Se trata de corrientes de mutación social surgidas: a) por los cambios generacionales; b) por las transformaciones sociológicas que trae la vida urbana; c) por los marcos de referencia recién surgidos que rodean la conducta de las mujeres en la constitución de su género; d) por las necesidades de movilidad social y de igualdad de oportunidades en la población negra y en la inmigración latina.

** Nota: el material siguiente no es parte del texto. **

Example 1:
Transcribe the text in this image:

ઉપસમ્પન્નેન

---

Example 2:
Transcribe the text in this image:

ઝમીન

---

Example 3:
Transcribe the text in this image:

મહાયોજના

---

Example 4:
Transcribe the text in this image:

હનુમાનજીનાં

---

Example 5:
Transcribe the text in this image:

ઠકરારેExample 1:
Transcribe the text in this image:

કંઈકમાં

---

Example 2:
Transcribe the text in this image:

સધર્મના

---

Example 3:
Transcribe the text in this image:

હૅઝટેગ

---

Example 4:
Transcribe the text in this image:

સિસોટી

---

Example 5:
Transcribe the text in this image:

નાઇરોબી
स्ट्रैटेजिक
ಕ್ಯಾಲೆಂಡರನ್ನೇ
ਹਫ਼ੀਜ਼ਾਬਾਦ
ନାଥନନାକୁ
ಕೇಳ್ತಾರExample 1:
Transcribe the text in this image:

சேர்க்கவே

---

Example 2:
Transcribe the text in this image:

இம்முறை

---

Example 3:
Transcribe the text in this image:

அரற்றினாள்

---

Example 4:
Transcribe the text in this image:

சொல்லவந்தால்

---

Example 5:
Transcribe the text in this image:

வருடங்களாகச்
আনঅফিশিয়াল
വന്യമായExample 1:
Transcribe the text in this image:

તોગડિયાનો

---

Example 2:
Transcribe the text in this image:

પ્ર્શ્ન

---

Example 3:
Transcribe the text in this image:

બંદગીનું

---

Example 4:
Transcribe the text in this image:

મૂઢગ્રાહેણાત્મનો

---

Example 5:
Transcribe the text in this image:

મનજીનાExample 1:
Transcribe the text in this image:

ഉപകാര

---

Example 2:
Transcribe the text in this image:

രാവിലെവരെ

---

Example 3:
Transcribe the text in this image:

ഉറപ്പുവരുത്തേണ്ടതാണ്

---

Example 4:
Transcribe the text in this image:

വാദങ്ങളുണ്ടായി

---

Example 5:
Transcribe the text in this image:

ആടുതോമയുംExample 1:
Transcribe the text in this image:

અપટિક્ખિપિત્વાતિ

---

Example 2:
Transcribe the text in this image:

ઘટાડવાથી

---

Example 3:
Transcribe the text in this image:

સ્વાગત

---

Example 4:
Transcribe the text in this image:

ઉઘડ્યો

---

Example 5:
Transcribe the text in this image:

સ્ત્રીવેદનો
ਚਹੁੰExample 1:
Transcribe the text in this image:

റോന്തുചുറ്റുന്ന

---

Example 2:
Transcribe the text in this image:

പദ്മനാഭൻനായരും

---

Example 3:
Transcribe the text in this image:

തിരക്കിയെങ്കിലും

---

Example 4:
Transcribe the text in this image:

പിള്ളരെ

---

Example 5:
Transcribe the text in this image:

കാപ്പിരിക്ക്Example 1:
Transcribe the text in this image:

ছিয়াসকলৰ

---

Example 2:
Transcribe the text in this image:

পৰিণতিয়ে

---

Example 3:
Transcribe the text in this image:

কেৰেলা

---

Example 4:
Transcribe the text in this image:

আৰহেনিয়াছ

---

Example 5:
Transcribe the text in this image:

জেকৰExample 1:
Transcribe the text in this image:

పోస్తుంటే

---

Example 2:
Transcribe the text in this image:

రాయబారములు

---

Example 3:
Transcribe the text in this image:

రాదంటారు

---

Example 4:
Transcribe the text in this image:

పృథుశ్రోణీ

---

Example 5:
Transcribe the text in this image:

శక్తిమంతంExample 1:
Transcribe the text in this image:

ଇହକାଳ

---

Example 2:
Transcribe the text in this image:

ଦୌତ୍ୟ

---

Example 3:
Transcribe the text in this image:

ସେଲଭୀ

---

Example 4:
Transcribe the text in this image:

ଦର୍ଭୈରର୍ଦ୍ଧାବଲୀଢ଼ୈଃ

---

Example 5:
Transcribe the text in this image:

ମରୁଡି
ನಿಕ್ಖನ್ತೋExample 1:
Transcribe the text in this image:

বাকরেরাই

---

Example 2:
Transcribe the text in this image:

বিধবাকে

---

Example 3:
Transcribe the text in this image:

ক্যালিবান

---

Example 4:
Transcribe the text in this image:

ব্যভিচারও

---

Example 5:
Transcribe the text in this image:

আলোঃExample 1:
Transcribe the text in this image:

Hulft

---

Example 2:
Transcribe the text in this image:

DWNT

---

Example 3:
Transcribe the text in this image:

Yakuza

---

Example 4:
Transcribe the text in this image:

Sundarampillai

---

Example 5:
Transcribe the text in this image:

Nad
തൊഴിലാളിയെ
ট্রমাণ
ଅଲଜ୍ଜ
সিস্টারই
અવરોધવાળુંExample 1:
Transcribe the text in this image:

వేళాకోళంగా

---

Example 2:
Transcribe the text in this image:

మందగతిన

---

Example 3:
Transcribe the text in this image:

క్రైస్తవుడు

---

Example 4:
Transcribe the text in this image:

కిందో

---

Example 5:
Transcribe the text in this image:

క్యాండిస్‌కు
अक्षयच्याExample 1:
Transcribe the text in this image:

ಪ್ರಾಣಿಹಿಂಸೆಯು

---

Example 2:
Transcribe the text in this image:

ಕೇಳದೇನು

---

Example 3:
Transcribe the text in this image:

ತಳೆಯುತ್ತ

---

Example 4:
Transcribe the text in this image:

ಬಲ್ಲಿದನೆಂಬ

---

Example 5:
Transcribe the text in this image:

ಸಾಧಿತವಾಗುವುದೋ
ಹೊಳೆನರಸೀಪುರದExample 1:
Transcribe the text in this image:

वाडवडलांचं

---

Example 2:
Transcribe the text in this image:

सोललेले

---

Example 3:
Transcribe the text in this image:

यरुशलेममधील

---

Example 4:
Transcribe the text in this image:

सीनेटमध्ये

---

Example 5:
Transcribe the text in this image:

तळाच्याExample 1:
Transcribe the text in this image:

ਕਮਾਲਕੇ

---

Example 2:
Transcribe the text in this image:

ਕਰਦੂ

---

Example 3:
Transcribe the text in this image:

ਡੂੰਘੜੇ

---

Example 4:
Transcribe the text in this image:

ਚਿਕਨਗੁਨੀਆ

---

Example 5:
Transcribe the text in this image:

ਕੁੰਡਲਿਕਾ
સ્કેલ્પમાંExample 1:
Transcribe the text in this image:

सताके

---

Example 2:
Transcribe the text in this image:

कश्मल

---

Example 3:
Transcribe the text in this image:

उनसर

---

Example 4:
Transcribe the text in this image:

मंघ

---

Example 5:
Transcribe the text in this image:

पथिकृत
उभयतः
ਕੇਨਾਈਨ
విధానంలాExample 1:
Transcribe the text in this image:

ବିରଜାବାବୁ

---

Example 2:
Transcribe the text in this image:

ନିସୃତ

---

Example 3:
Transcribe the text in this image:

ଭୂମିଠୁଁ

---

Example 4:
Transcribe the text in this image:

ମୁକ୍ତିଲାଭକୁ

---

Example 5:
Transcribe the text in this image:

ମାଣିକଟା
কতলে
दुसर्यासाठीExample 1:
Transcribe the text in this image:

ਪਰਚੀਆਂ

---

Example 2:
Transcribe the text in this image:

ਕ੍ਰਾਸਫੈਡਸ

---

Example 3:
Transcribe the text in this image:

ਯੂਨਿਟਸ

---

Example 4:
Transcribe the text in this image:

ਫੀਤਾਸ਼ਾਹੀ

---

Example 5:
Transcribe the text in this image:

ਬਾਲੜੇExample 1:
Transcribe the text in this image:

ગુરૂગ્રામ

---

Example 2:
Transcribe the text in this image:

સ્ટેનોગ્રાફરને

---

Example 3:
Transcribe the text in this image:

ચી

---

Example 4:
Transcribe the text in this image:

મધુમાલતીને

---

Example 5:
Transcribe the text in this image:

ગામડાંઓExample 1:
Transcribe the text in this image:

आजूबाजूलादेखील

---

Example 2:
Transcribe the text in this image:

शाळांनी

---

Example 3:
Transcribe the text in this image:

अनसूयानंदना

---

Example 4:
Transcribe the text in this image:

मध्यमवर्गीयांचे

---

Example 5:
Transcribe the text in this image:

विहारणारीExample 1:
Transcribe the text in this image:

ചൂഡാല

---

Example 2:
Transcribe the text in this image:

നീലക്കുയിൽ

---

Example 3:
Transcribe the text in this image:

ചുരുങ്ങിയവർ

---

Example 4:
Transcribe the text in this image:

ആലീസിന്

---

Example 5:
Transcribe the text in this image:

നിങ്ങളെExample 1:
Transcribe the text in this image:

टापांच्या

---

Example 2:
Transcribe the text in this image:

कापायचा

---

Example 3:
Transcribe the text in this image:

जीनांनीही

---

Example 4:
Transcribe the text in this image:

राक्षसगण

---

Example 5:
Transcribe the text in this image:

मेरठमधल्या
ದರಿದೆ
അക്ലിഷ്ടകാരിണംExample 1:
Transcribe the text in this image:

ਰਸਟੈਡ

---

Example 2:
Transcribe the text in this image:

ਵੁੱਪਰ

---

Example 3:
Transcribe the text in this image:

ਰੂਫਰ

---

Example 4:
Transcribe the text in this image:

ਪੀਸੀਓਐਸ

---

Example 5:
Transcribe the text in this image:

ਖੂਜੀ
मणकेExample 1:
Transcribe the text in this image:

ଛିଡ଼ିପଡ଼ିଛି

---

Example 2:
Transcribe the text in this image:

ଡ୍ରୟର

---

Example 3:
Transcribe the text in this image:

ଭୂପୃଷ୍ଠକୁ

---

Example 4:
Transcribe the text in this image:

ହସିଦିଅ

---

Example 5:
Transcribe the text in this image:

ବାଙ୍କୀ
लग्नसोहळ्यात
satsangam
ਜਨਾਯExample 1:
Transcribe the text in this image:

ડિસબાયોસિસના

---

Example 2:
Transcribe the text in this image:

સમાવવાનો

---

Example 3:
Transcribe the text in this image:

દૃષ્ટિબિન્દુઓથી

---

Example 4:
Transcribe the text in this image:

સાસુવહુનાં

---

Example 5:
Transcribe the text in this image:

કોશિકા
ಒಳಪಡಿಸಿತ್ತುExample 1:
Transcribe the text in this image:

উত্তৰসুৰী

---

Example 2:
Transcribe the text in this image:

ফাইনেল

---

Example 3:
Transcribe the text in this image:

El acceso a los recursos y la afirmación de identidades

En las reivindicaciones de unas y otras de estas categorías (mujeres y jóvenes, hispanos y negros) se presenta la mezcla de dos formas de comportamiento; a saber: la búsqueda de acceso a recursos nuevos y la afirmación simbólica de identidades.

El empleo, los mecanismos fiscales de redistribución o los subsidios y las normas institucionales a favor de la inmigración, son todos ellos mecanismos que hacen parte de la presión por nuevos recursos en la sociedad. Por otra parte, el derecho de la mujer a disponer de su cuerpo y a interrumpir el embarazo es una de las reivindicaciones que además de traducirse en recursos institucionales mediante nuevas disposiciones jurídicas, hace parte también de las construcciones simbólicas de identidad; lo mismo por ejemplo que el matrimonio de personas del mismo sexo.

De esta manera, la presión por nuevos recursos y la afirmación libre de identidades está implicando en la sociedad norteamericana la demanda por ajustes en los esquemas prevalecientes de integración social.

Mutaciones, cohesión social y resistencia conservadora

La anterior es una presión social; a veces subterránea, a veces manifiesta; que ha provocado la reacción conservadora de los sectores que, inscritos en las tradiciones bíblicas de la cultura estadounidense, cifran la organización de la vida y de los asuntos públicos en el mandato moral que emana de las inalterables verdades estampadas en las Sagradas Escrituras.

Tal reacción cuasi-religiosa contra los cambios espontáneos en la sociedad norteamericana consiguió instalarse en el poder con los ocho años de gobierno de George W Busch y el circulo neoconservador que lo rodeó. Incluso logró trasladarle su impronta ideológica a la política internacional del país, con la doctrina de la guerra preventiva.

Después del primer triunfo de Obama, hace cuatro años, dicha tendencia se exacerbó en la oposición, reinscribiendo los temas culturales como el aborto y el matrimonio gay o los temas económicos y sociales como el régimen fiscal o el de la salud, en los marcos de un debate moral acerca de la libertad individual y del papel del Estado; debate no exento por otro lado de ciertos tintes racistas  y demagógicos contra el presidente y contra la intervención en el plano social del Estado.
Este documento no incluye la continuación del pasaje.